Mais le problème que pose la transition énergétique aux grandes entreprises rassemblées dans cet article touche aussi l’ensemble de la filière du dernier kilomètre et particulièrement les sous-traitants. « Le passage de notre flotte à l’électrique ne suffira pas à réduire nos émissions. Nous comptons aussi sur nos prestataires qui, comme nous, font face aux mêmes contraintes de circulation et exigences réglementaires, reprend Frédéric Aziron. Mais XPO ne se reposera pas sur ses sous-traitants pour mener sa transition énergétique. Nous prenons notre part en panachant le risque pour ne pas dépendre des autres. » Chez XPO, la sous-traitance ne pèse pas plus de 50 % des activités.

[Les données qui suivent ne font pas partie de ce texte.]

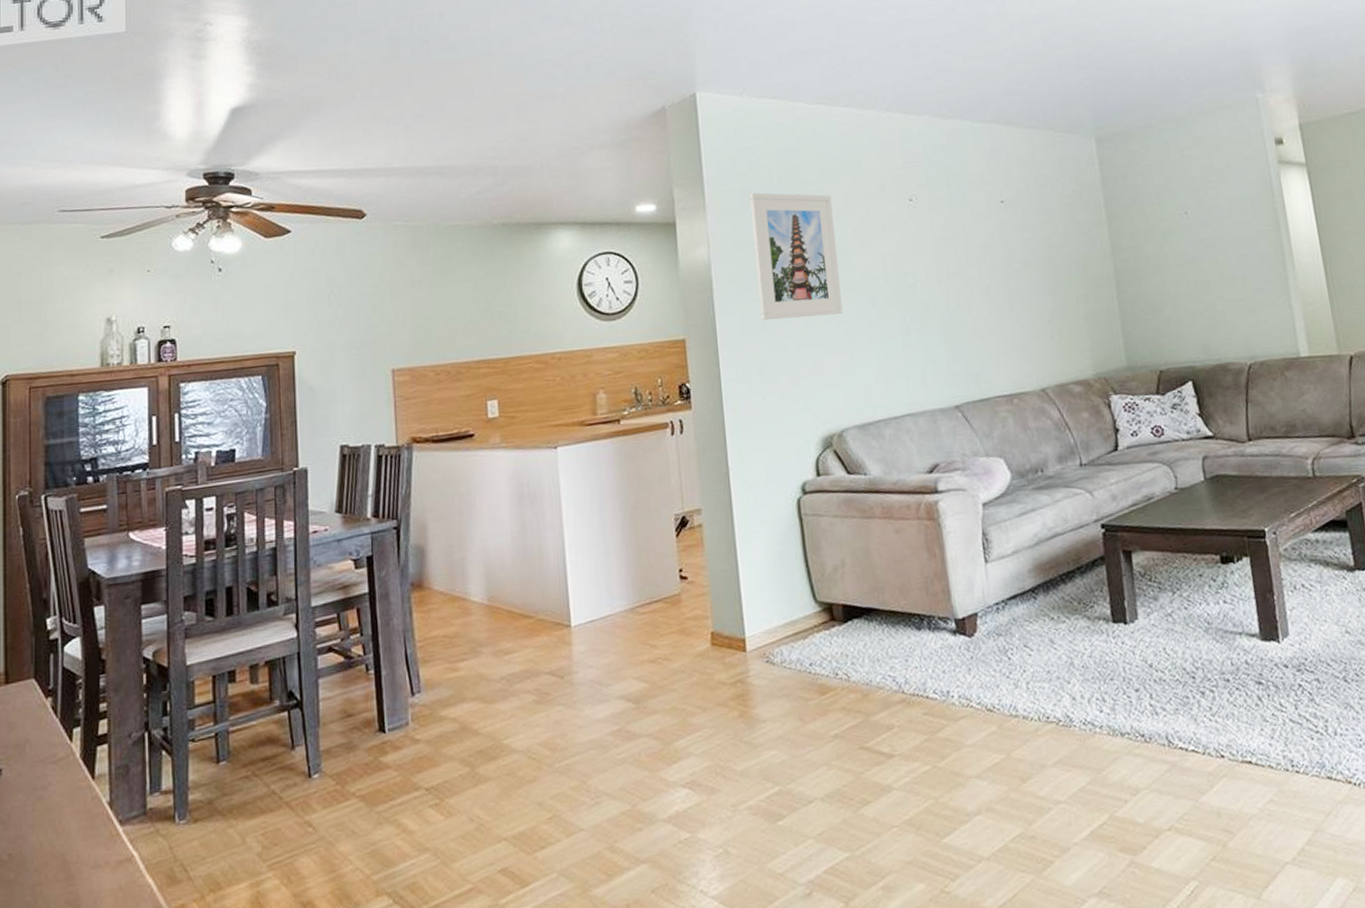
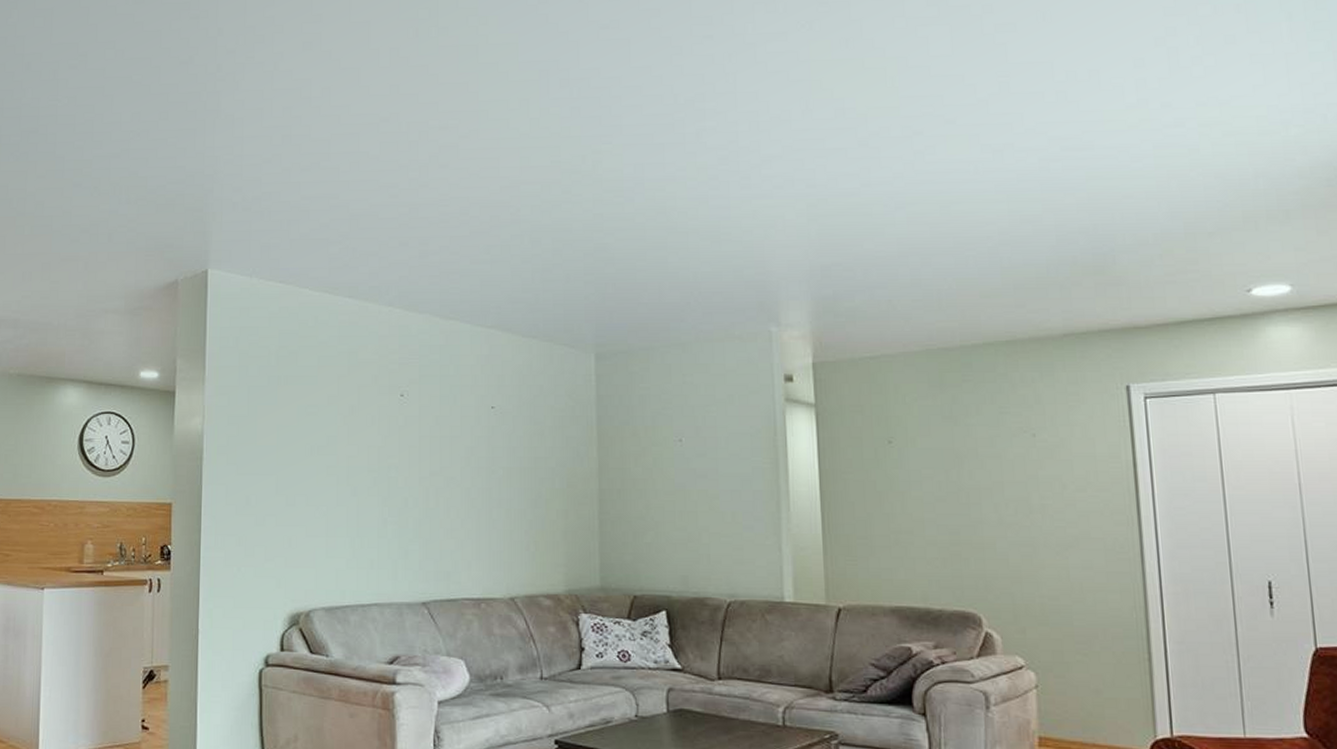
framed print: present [749,192,843,321] -> none [244,372,325,498]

Décarboner le dernier kilomètre en embarquant les sous-traitants
« Nos sous-traitants assurent 60 % de nos livraisons. Nous devons donc les embarquer dans nos plans de verdissement. Mais ces TPE-PME ne sont pas aussi bien préparées que nous pour relever le défi ; certaines ne peuvent pas suivre et nous lâchent, faute de capacités suffisantes d’investissement. C’est un vrai problème », alerte de son côté Christophe Schmitt pour Heppner. Qui déplore un manque de vision sur la durée : « Il faut plus d’aides et surtout des orientations claires en termes de réglementation pour accompagner ces professionnels et les aider à faire les bons choix de véhicules. Sinon, l’incertitude crée de l’inertie et plombe l’activité. » Le message est clair.